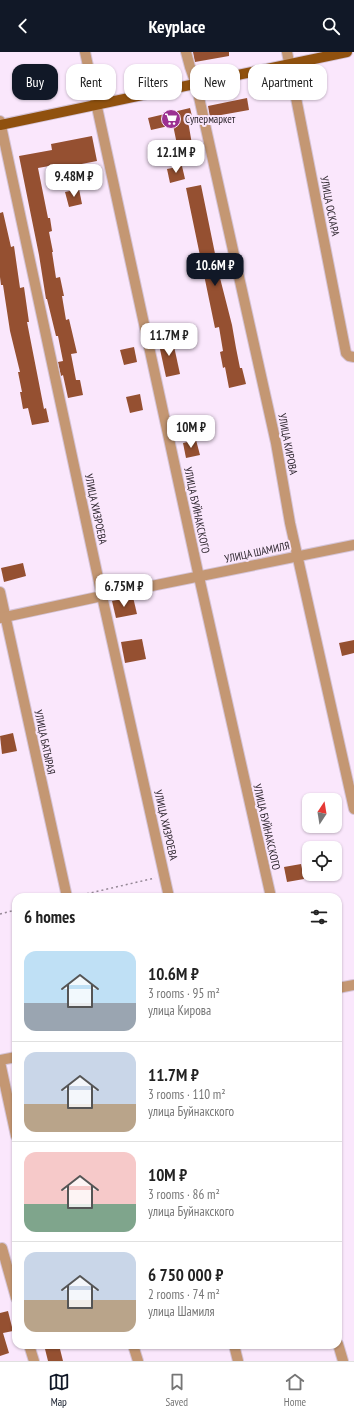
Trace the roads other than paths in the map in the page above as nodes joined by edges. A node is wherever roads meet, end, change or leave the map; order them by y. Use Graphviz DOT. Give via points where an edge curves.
graph roads {
  1 [pos="85,52"];
  2 [pos="186,52"];
  3 [pos="287,52"];
  4 [pos="347,52"];
  5 [pos="290,64"];
  6 [pos="190,67"];
  7 [pos="190,85"];
  8 [pos="200,100"];
  9 [pos="297,100"];
  10 [pos="98,105"];
  11 [pos="0,124"];
  12 [pos="350,355"];
  13 [pos="354,545"];
  14 [pos="298,556"];
  15 [pos="199,577"];
  16 [pos="0,592"];
  17 [pos="102,596"];
  18 [pos="3,617"];
  19 [pos="354,809"];
  20 [pos="65,893"];
  21 [pos="168,893"];
  22 [pos="270,893"];
  23 [pos="354,985"];
  24 [pos="342,987"];
  25 [pos="12,1058"];
  26 [pos="0,1061"];
  27 [pos="12,1117"];
  28 [pos="2,1248"];
  29 [pos="12,1284"];
  30 [pos="31,1349"];
  31 [pos="134,1349"];
  32 [pos="235,1349"];
  33 [pos="339,1349"];
  34 [pos="34,1361"];
  35 [pos="138,1361"];
  36 [pos="238,1361"];
  37 [pos="343,1361"];
  1 -- 10 [label="street, УЛИЦА БУЙНАКСКОГО"];
  2 -- 6 [label="street, УЛИЦА КИРОВА"];
  3 -- 5 [label="street, УЛИЦА ОСКАРА"];
  4 -- 5 [label="main road"];
  7 -- 10 [label="main road"];
  8 -- 14 [label="street, УЛИЦА КИРОВА" via="276,443"];
  9 -- 12 [label="street, УЛИЦА ОСКАРА"];
  10 -- 11 [label="main road"];
  10 -- 15 [label="street, УЛИЦА БУЙНАКСКОГО"];
  11 -- 17 [label="street, УЛИЦА ХИЗРОЕВА"];
  13 -- 14 [label="street, УЛИЦА ШАМИЛЯ"];
  14 -- 15 [label="street, УЛИЦА ШАМИЛЯ"];
  14 -- 19 [label="street, УЛИЦА КИРОВА"];
  15 -- 17 [label="street, УЛИЦА ШАМИЛЯ"];
  15 -- 22 [label="street, УЛИЦА БУЙНАКСКОГО"];
  16 -- 18 [label="street, УЛИЦА БАТЫРАЯ"];
  17 -- 18 [label="street, УЛИЦА ШАМИЛЯ"];
  17 -- 21 [label="street, УЛИЦА ХИЗРОЕВА"];
  18 -- 20 [label="street, УЛИЦА БАТЫРАЯ"];
  23 -- 24 [label="street"];
  25 -- 26 [label="street"];
  26 -- 27 [label="street"];
  28 -- 29 [label="street"];
  30 -- 34 [label="street"];
  31 -- 35 [label="street"];
  32 -- 36 [label="street"];
  33 -- 37 [label="street"];
}
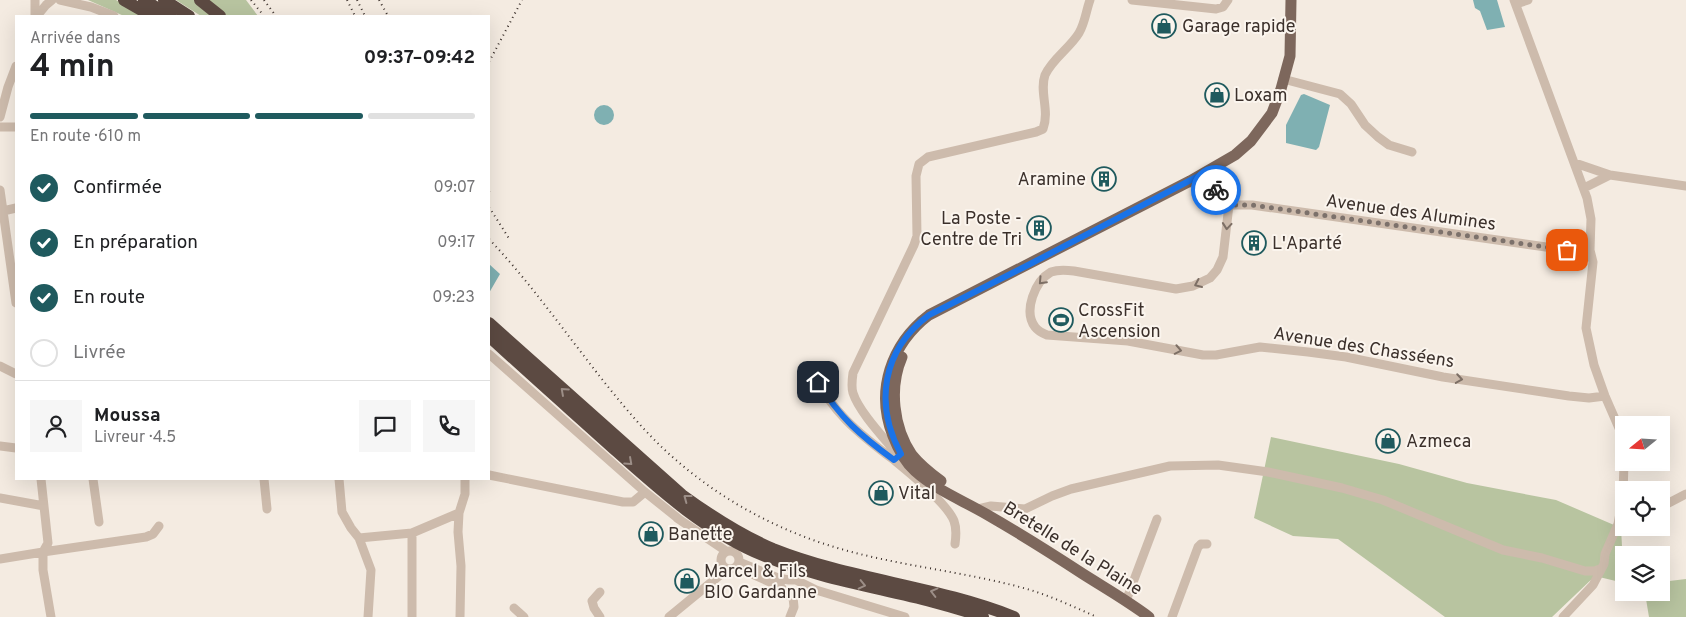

____

» **Goal of the exercise**: Nothing but the records above, retyped exactly and stripped of images, should appear in the answer.

» **Output for this exercise**:
Trace the roads other than paths in the map in the page above as nodes joined by edges. A node is wherever roads meet, end, change or leave the map; order them by y. Use Graphviz DOT. Give via points where an edge curves.
graph roads {
  1 [pos="85,52"];
  2 [pos="186,52"];
  3 [pos="287,52"];
  4 [pos="347,52"];
  5 [pos="290,64"];
  6 [pos="190,67"];
  7 [pos="190,85"];
  8 [pos="200,100"];
  9 [pos="297,100"];
  10 [pos="98,105"];
  11 [pos="0,124"];
  12 [pos="350,355"];
  13 [pos="354,545"];
  14 [pos="298,556"];
  15 [pos="199,577"];
  16 [pos="0,592"];
  17 [pos="102,596"];
  18 [pos="3,617"];
  19 [pos="354,809"];
  20 [pos="65,893"];
  21 [pos="168,893"];
  22 [pos="270,893"];
  23 [pos="354,985"];
  24 [pos="342,987"];
  25 [pos="12,1058"];
  26 [pos="0,1061"];
  27 [pos="12,1117"];
  28 [pos="2,1248"];
  29 [pos="12,1284"];
  30 [pos="31,1349"];
  31 [pos="134,1349"];
  32 [pos="235,1349"];
  33 [pos="339,1349"];
  34 [pos="34,1361"];
  35 [pos="138,1361"];
  36 [pos="238,1361"];
  37 [pos="343,1361"];
  1 -- 10 [label="street, УЛИЦА БУЙНАКСКОГО"];
  2 -- 6 [label="street, УЛИЦА КИРОВА"];
  3 -- 5 [label="street, УЛИЦА ОСКАРА"];
  4 -- 5 [label="main road"];
  7 -- 10 [label="main road"];
  8 -- 14 [label="street, УЛИЦА КИРОВА" via="276,443"];
  9 -- 12 [label="street, УЛИЦА ОСКАРА"];
  10 -- 11 [label="main road"];
  10 -- 15 [label="street, УЛИЦА БУЙНАКСКОГО"];
  11 -- 17 [label="street, УЛИЦА ХИЗРОЕВА"];
  13 -- 14 [label="street, УЛИЦА ШАМИЛЯ"];
  14 -- 15 [label="street, УЛИЦА ШАМИЛЯ"];
  14 -- 19 [label="street, УЛИЦА КИРОВА"];
  15 -- 17 [label="street, УЛИЦА ШАМИЛЯ"];
  15 -- 22 [label="street, УЛИЦА БУЙНАКСКОГО"];
  16 -- 18 [label="street, УЛИЦА БАТЫРАЯ"];
  17 -- 18 [label="street, УЛИЦА ШАМИЛЯ"];
  17 -- 21 [label="street, УЛИЦА ХИЗРОЕВА"];
  18 -- 20 [label="street, УЛИЦА БАТЫРАЯ"];
  23 -- 24 [label="street"];
  25 -- 26 [label="street"];
  26 -- 27 [label="street"];
  28 -- 29 [label="street"];
  30 -- 34 [label="street"];
  31 -- 35 [label="street"];
  32 -- 36 [label="street"];
  33 -- 37 [label="street"];
}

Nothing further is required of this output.